El Gobierno de Navarra aprovecha la necesidad urgente de titulación en el sector de la dependencia para beneficiar a UGT y CCOO
ELA considera que el anuncio del Consejo de Diálogo Social (UGT, CCOO y CEN) “garantizando la acreditación profesional en el sector de la dependencia” es una muestra más de la red clientelar que estas organizaciones mantienen en connivencia con el Gobierno de Barcina. Como se sabe, la competencia y la responsabilidad de la formación para acreditar competencias profesionales es exclusiva de los gobiernos autonómicos, en este caso del de Navarra, que durante muchos años ha hecho dejación de esta función abandonando a miles de trabajadoras a su suerte.
Es más, las organizaciones citadas y algunas otras han impartido estos cursos cobrando altísimos precios de matrícula, aprovechando que el Gobierno de Navarra no cumplía con su obligación y prefería abrir una vía de negocio para sus sindicatos afines y para la patronal. Mientras tanto, comunidades limítrofes (CAPV, por ejemplo) otorgaban estas acreditaciones mediante los cursos correspondientes en centros oficiales públicos (Lanbide), a los que acudían centenares de trabajadoras navarras, obligadas a un exilio formativo que se pagaban de su bolsillo.

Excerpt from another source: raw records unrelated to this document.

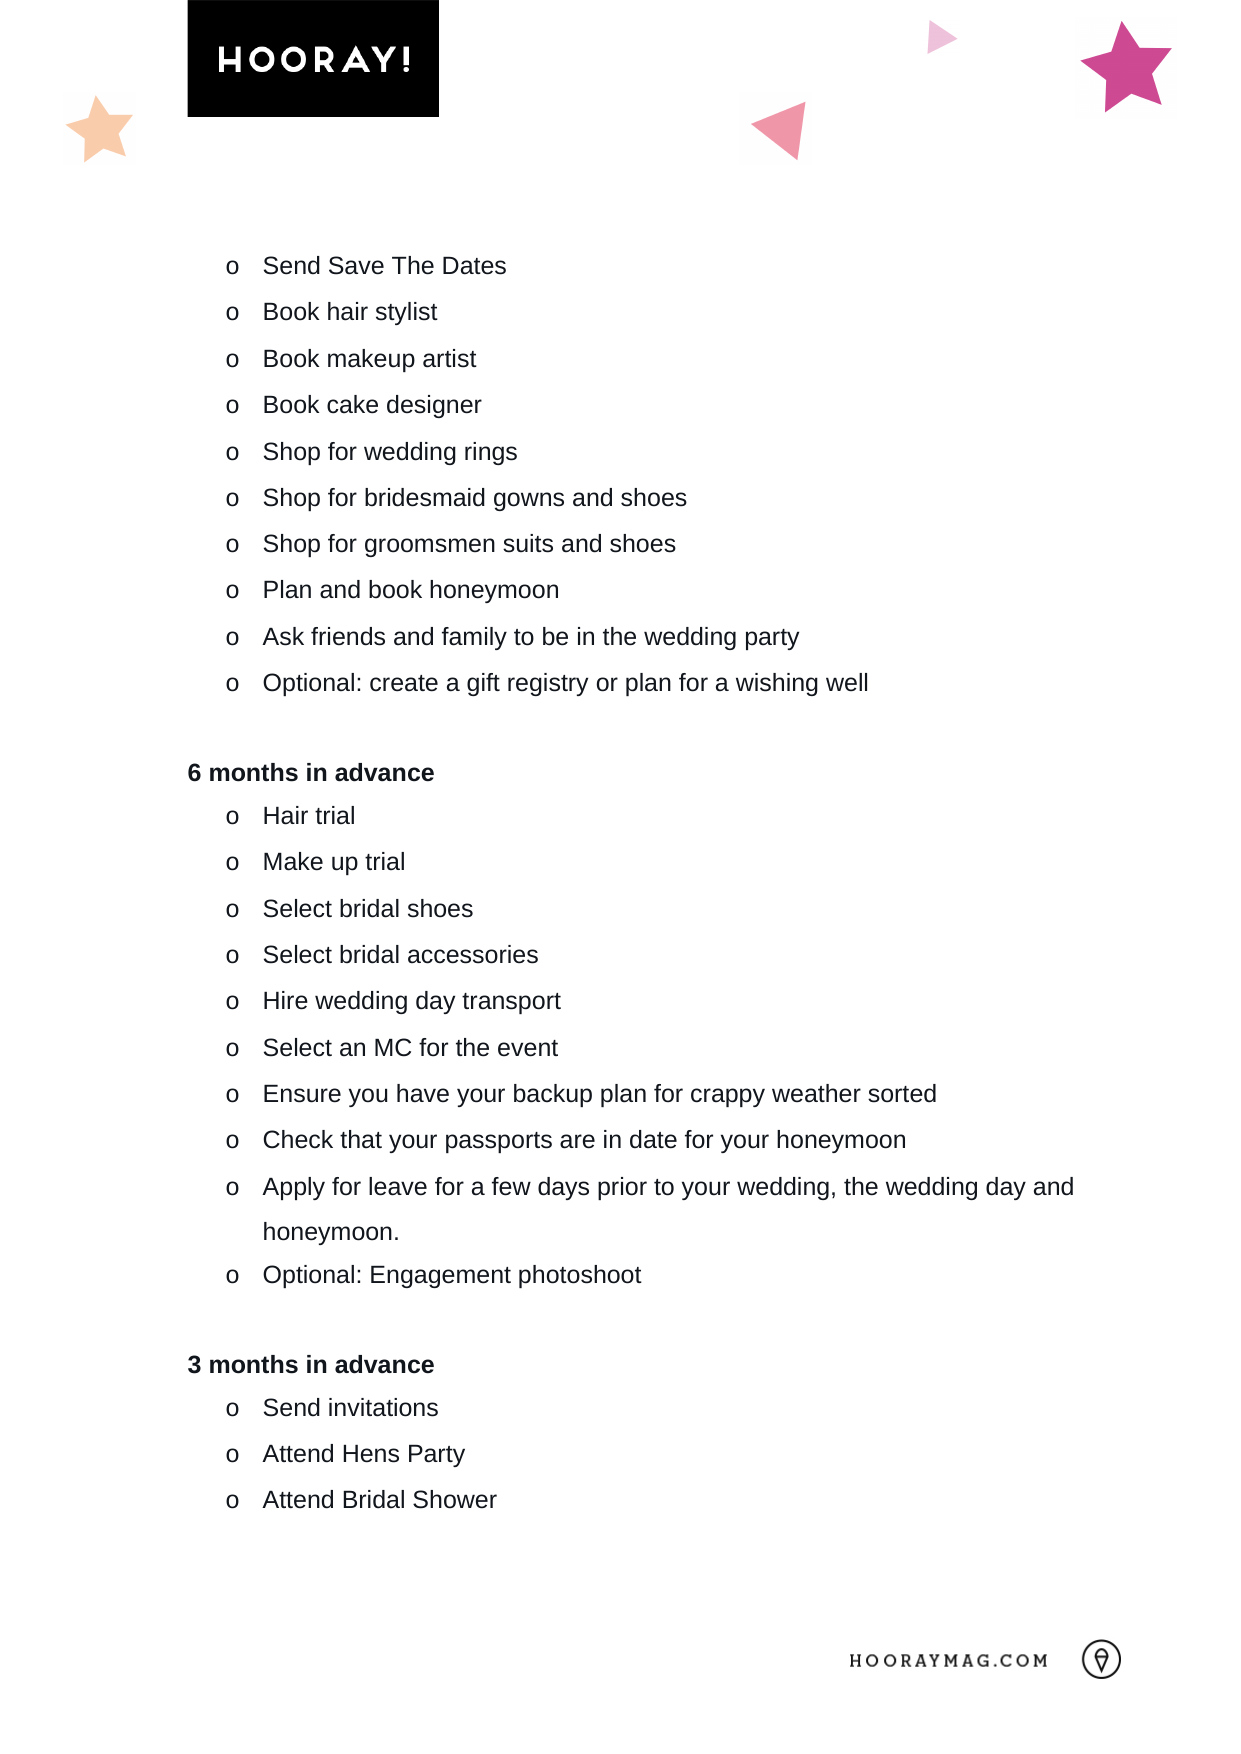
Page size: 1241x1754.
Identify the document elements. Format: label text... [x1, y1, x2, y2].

list Shop for bridesmaid gowns and shoes [225, 483, 1123, 514]
list Send Save The Dates [225, 251, 1123, 282]
list Optional: Engagement photoshoot [225, 1260, 1123, 1291]
list Attend Hens Party [225, 1439, 1123, 1470]
picture [1075, 17, 1177, 119]
list Apply for leave for a few days prior to your wedding, the wedding day and honeymoon. [225, 1172, 1123, 1246]
list Book makeup artist [225, 344, 1123, 375]
picture [847, 1637, 1123, 1681]
list Shop for wedding rings [225, 436, 1123, 467]
list Ask friends and family to be in the wedding party [225, 622, 1123, 653]
list Make up trial [225, 847, 1123, 878]
list Hair trial [225, 801, 1123, 832]
list Select an MC for the event [225, 1033, 1123, 1063]
list Shop for groomsmen suits and shoes [225, 529, 1123, 560]
list Select bridal shoes [225, 893, 1123, 924]
list Book cake designer [225, 390, 1123, 421]
picture [738, 92, 812, 165]
list Check that your passports are in date for your honeymoon [225, 1125, 1123, 1156]
list Book hair stylist [225, 297, 1123, 328]
picture [62, 92, 137, 165]
list Send invitations [225, 1393, 1123, 1424]
text 6 months in advance [187, 758, 1123, 786]
list Hire wedding day transport [225, 986, 1123, 1017]
picture [922, 18, 960, 56]
list Select bridal accessories [225, 940, 1123, 971]
list Attend Bridal Shower [225, 1485, 1123, 1516]
text 3 months in advance [187, 1349, 1123, 1378]
list Plan and book honeymoon [225, 576, 1123, 606]
picture [187, 0, 439, 117]
list Optional: create a gift registry or plan for a wishing well [225, 668, 1123, 699]
list Ensure you have your backup plan for crappy weather sorted [225, 1079, 1123, 1110]
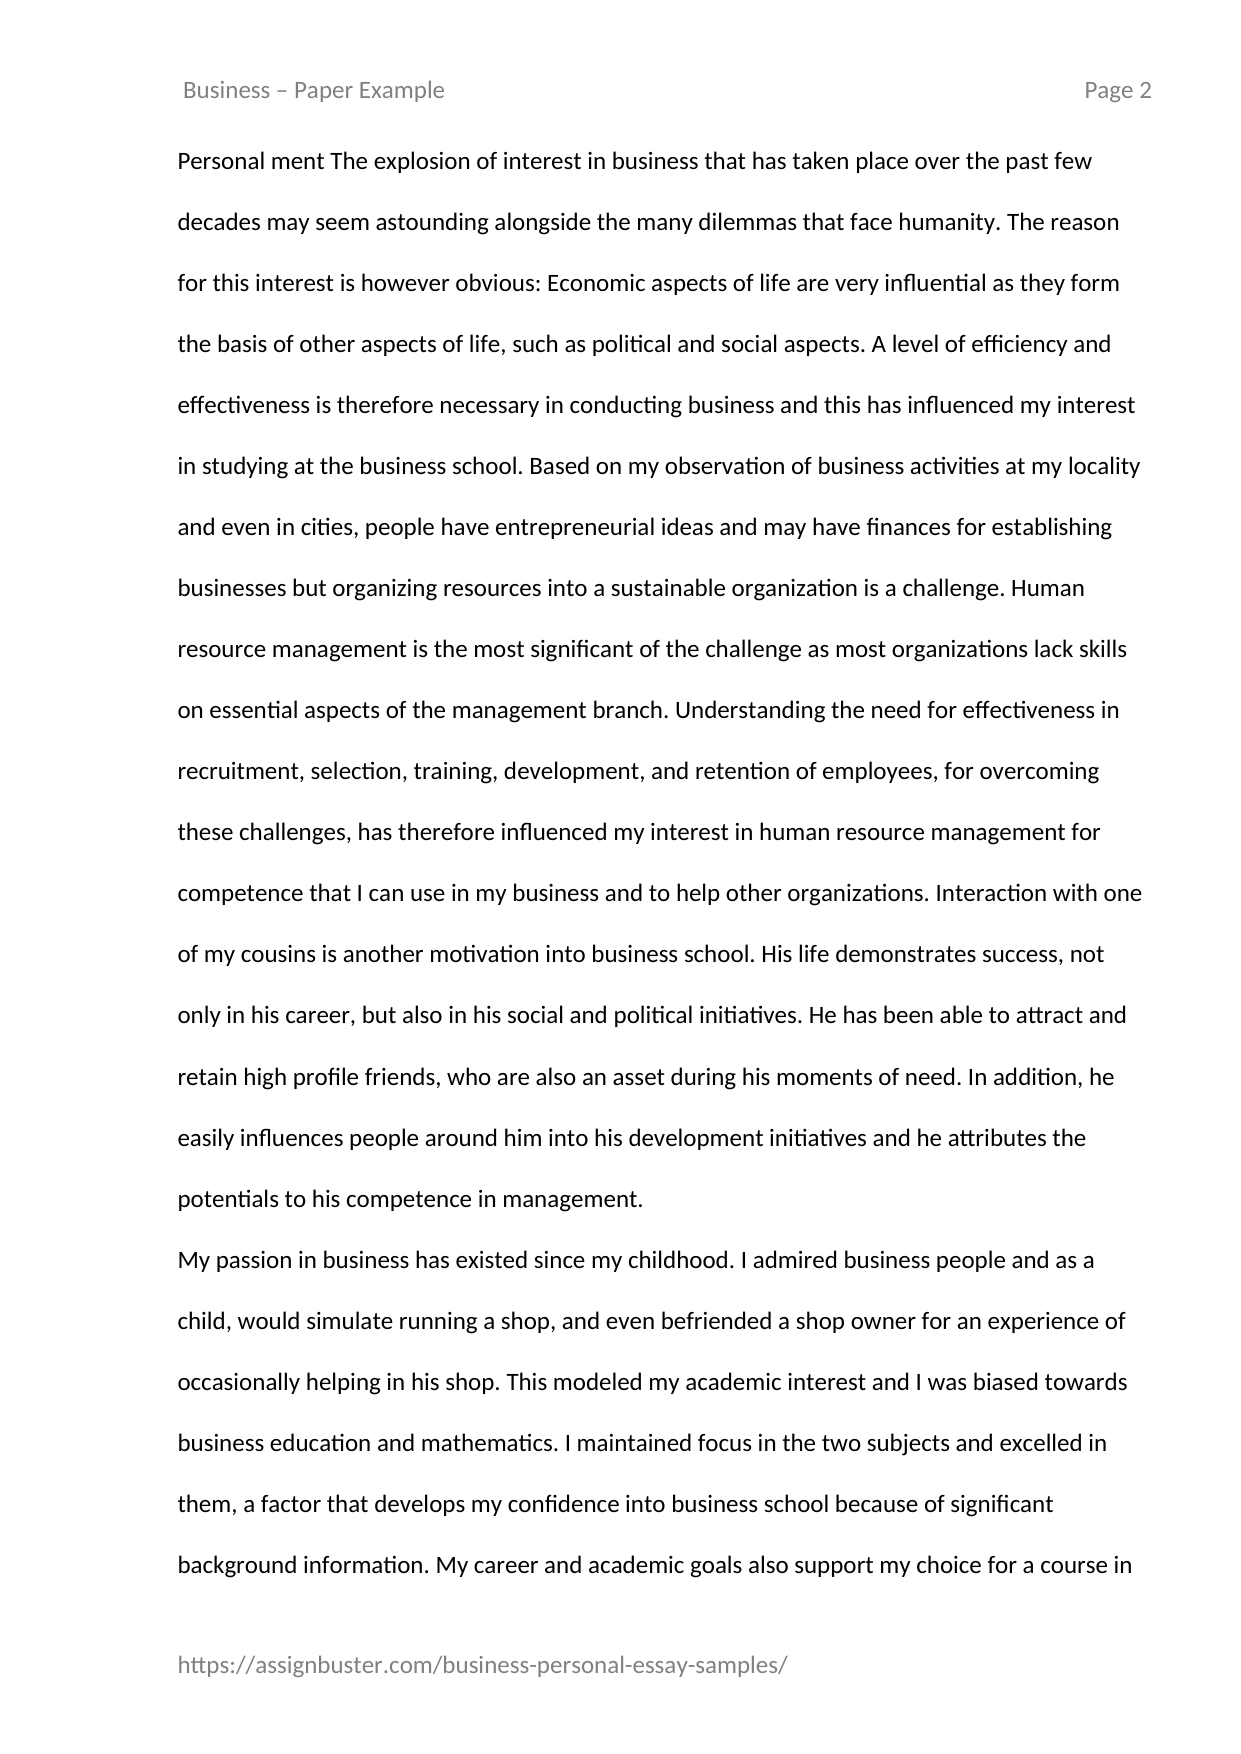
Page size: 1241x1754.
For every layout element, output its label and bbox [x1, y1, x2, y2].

Ahora, cuando se acercan las elecciones políticas y sindicales, el Gobierno de UPN modifica el Prespuesto de Navarra con el apoyo imprescindible del PSN para mover 5,5 millones de euros de unas partidas a otras. Así, elude la obligación estatal de sacar estos cursos a licitación pública y puede adjudicárselos directamente a UGT, CCOO y CEN. Estas organizaciones, por su parte, se embolsan estas subvenciones, imparten los cursos y obtienen una rentabilidad económica y también sindical, en este caso haciendo propaganda en beneficio propio a costa del erario público y de las necesidades laborales de las trabajadoras de la dependencia. ELA denuncia rotundamente este oportunismo político y sindical, y reafirma su apuesta por la formación continua impartida directamente por centros oficiales públicos. La formación y las acreditaciones profesionales son demasiado importantes para subcontratarlas a dedo, y no pueden ser una herramienta para reforzar el clientelismo de un sistema cada vez más podrido.